Thank you very much. Thank you, Mr. Chairman.

Mr. GALLAGHER. Mr. Murphy?

Mr. MURPHY. Thank you, Mr. Chairman.

Professor, I agree with the chairman and my colleague, Mr. du Pont. I even take it a step further. Not only do we get involved in these wars in these countries by supplying arms, but is it not true that food substance itself is used as a lever by the controlling government, whomever it may be in these countries, but denying it to their opposition.

Mr. GOTTLIEB. I am afraid there is evidence that this may be the case. We did have that situation in Nigeria-Biafra, where statements were made by responsible persons, regarding the use of blockade as a legitimate means of warfare. Here again, I would have hoped that the United States may find its way to take the lead in seeking a convention for the prohibition of starvation as a legitimate means of warfare. As a matter of fact, the American Society of International Law is now preparing some models along these lines, to meet precisely that problem. What such a convention would do, and what the sanctions for such a convention would be, again we don't yet know. Except that is, in terms of negotiations for further arrangements with countries violating their provisions.

################

Tasks and exercises>
1) In the hearing transcript, which organization does Mr. Gottlieb say is preparing models for a convention against starvation as a means of warfare?
2) Please continue the hearing transcript from where it stops.

Recorded information>
################

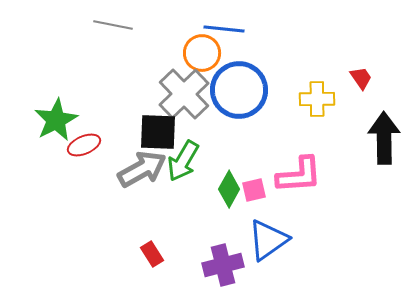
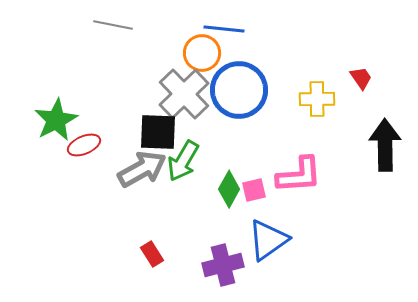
black arrow: moved 1 px right, 7 px down
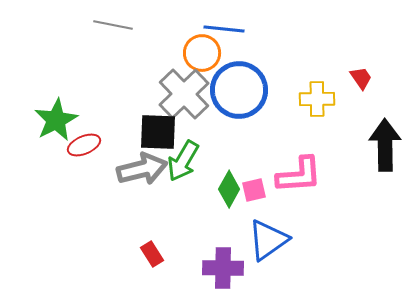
gray arrow: rotated 15 degrees clockwise
purple cross: moved 3 px down; rotated 15 degrees clockwise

################

Answers for this exercise>
1) The American Society of International Law.

2)
Mr. MURPHY. I think the chairman has a good point when he says that the Congress itself is becoming very leary of this type of aid, whether it be foodstuff or arms, because we always seem to find ourselves embroiled in a civil war. We are then accused of intervening and interfering with the legitimate government, whether de facto or de jure, and we always seem to come out the losers even when everything is done in the name of humanitarianism. The scorecard doesn't look too good as far as we are concerned.

I am sure that was the motivating force in our intervening in Vietnam, and now look what we have. So I think, professor, it is, as you point out, and my colleagues here point out, not an easy step for the United States to take. We should be aware of the ramifications of our actions, and I am not too sure that even being aware is the answer in and of itself. Our experience has shown that we usually end up the loser in this instance also.

Mr. GOTTLIEB. Sir, this is a very concise way of putting it. This is why my emphasis has been on making whatever aid we do make available, on making it available through appropriate international agencies. We don't wan to go there ourselves. We don't want to see American personnel involved.

If volunteer services are willing to pick up the job, fine. We should support them. Senator Kennedy did refer to the extremely distinguished job that they have done in Nigeria-Biafra.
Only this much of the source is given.